How to Calculate Running Pace
The exact formula for running pace, worked examples in km and miles, unit and speed conversions, and how to predict your pace at a new distance with Riegel's formula.
Quick answer: running pace is time divided by distance. Divide your finish time in seconds by the distance in km or miles to get seconds per km or per mile, then read that back as minutes and seconds.
The pace formula
Every pace calculation on this site, and every pace calculation a runner does by hand, comes from one relationship: pace = time / distance. The same equation rearranges to answer the other two questions runners ask most often. Finish time equals pace multiplied by distance, which tells you how long a given effort will take. Distance equals time divided by pace, which tells you how far a given effort will cover. All three forms are the same formula solved for a different variable, which is exactly what the pace calculator does when you give it any two values.
Worked example: pace from a race result
Say you ran a 5K in 25 minutes. First convert the time to seconds: 25 minutes is 1,500 seconds. Divide by the distance: 1,500 seconds / 5 km = 300 seconds per km. Convert that back to minutes and seconds: 300 seconds is 5:00, so your pace is 5:00 min/km. The same steps work for any distance and any unit, whether that is a 10K in 50 minutes (5:00 min/km again) or a half marathon in 1:45:00 (about 4:59 min/km over 21.0975 km).

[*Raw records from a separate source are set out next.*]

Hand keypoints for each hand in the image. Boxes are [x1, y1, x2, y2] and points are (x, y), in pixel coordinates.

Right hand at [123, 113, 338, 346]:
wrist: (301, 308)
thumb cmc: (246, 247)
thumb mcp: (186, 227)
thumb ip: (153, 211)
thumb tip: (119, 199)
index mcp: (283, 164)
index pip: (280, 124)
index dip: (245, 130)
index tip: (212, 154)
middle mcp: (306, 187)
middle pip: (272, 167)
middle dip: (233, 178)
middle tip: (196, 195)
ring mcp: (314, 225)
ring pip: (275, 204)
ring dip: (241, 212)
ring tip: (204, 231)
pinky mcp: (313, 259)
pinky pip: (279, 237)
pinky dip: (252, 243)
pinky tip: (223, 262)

Converting between min/km and min/mile
A mile is exactly 1.609344 km, so pace in min/km converts to min/mile by multiplying the pace in seconds by that factor. Continuing the example above, 5:00 min/km is 300 seconds; 300 x 1.609344 = 482.8 seconds, which rounds to 8:03 min/mile. Going the other way, divide a min/mile pace in seconds by 1.609344 to get seconds per km. This is the exact factor used throughout the site, not a rounded approximation like 1.6, so the numbers always agree with the treadmill pace converter and every pace chart.
Turning pace into speed
Treadmills and bike computers usually show speed rather than pace. To convert, use speed (kph) = 3600 / pace (seconds per km), since there are 3,600 seconds in an hour. A 5:00 min/km pace (300 seconds) gives 3600 / 300 = 12.0 kph. For mph, either apply the same formula to a min/mile pace or multiply the kph figure by 0.621371 (the inverse of 1.609344): 12.0 kph is about 7.5 mph. The full range of common paces and their speed equivalents is laid out in the pace conversion table.

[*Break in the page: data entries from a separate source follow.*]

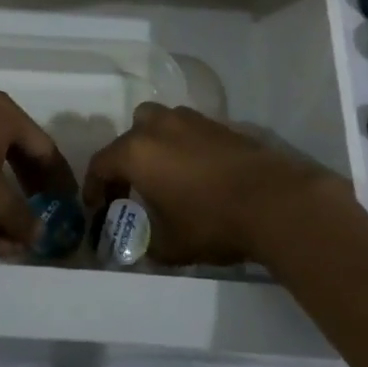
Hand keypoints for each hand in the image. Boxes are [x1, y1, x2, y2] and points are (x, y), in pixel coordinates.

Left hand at [0, 93, 77, 256]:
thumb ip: (20, 217)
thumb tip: (40, 236)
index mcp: (4, 114)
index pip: (44, 147)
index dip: (59, 179)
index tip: (68, 204)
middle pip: (19, 157)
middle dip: (31, 195)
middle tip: (45, 218)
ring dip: (5, 207)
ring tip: (16, 241)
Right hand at [82, 103, 339, 265]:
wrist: (272, 200)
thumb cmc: (211, 222)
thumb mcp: (170, 246)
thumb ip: (147, 242)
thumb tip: (144, 243)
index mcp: (137, 152)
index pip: (101, 163)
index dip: (95, 187)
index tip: (97, 207)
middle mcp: (159, 126)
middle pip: (130, 135)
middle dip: (125, 160)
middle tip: (131, 188)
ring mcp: (191, 120)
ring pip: (160, 123)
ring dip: (155, 146)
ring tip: (165, 176)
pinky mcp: (219, 124)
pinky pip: (188, 130)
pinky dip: (183, 146)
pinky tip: (196, 173)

Predicting your pace at a different distance
The formulas above convert a pace you already have. They cannot tell you what pace you could hold over a distance you have not raced, because effort does not scale in a straight line: doubling the distance costs more than double the time. The standard model for that slowdown is Riegel's formula, published by Peter Riegel in "Athletic Records and Human Endurance," American Scientist, vol. 69, no. 3 (1981), pp. 285-290. It reads t2 = t1 x (d2 / d1) ^ 1.06, where t1 and d1 are a known time and distance, d2 is the target distance, and 1.06 is the exponent Riegel found describes the fall-off in sustainable pace as endurance events get longer.
For example, a 20:00 5K (1,200 seconds) predicts a 10K time of 1,200 x (10 / 5) ^ 1.06 = about 41:42, not the naive 40:00 you would get by simply doubling. Stretched further, the same 20:00 5K predicts a marathon of roughly 3:11:49, reflecting how much more the model expects pace to fade over 42.195 km than over 10 km. The race time predictor runs this formula for any pair of distances so you do not have to work it out by hand.
Put it into practice
Use the pace calculator to solve for pace, time or distance from any two values, the finish time calculator to turn a target pace into a projected result, and the splits calculator to turn a goal time into a marker-by-marker plan. To see the pace behind a specific goal at a glance, check the pace chart for your distance, from the mile up to the marathon.
Frequently asked questions
What is the formula for running pace?
Pace equals time divided by distance: seconds divided by kilometres for min/km, or seconds divided by miles for min/mile. Rearranged, time equals pace multiplied by distance, and distance equals time divided by pace.
How do I calculate my pace from a race result?
Convert your finish time to seconds, then divide by the distance. A 25:00 5K is 1500 seconds divided by 5 km, which is 300 seconds per km, or 5:00 min/km.
How do I convert my pace between km and miles?
Multiply a min/km pace in seconds by 1.609344 to get seconds per mile, or divide a min/mile pace by that same number to get seconds per km. That factor is the exact number of kilometres in a mile.
How do I predict my pace for a different race distance?
Use Riegel's formula: new time equals known time multiplied by (new distance divided by known distance) raised to the power 1.06. It accounts for the natural slowdown as distance increases, rather than scaling time and distance in a straight line.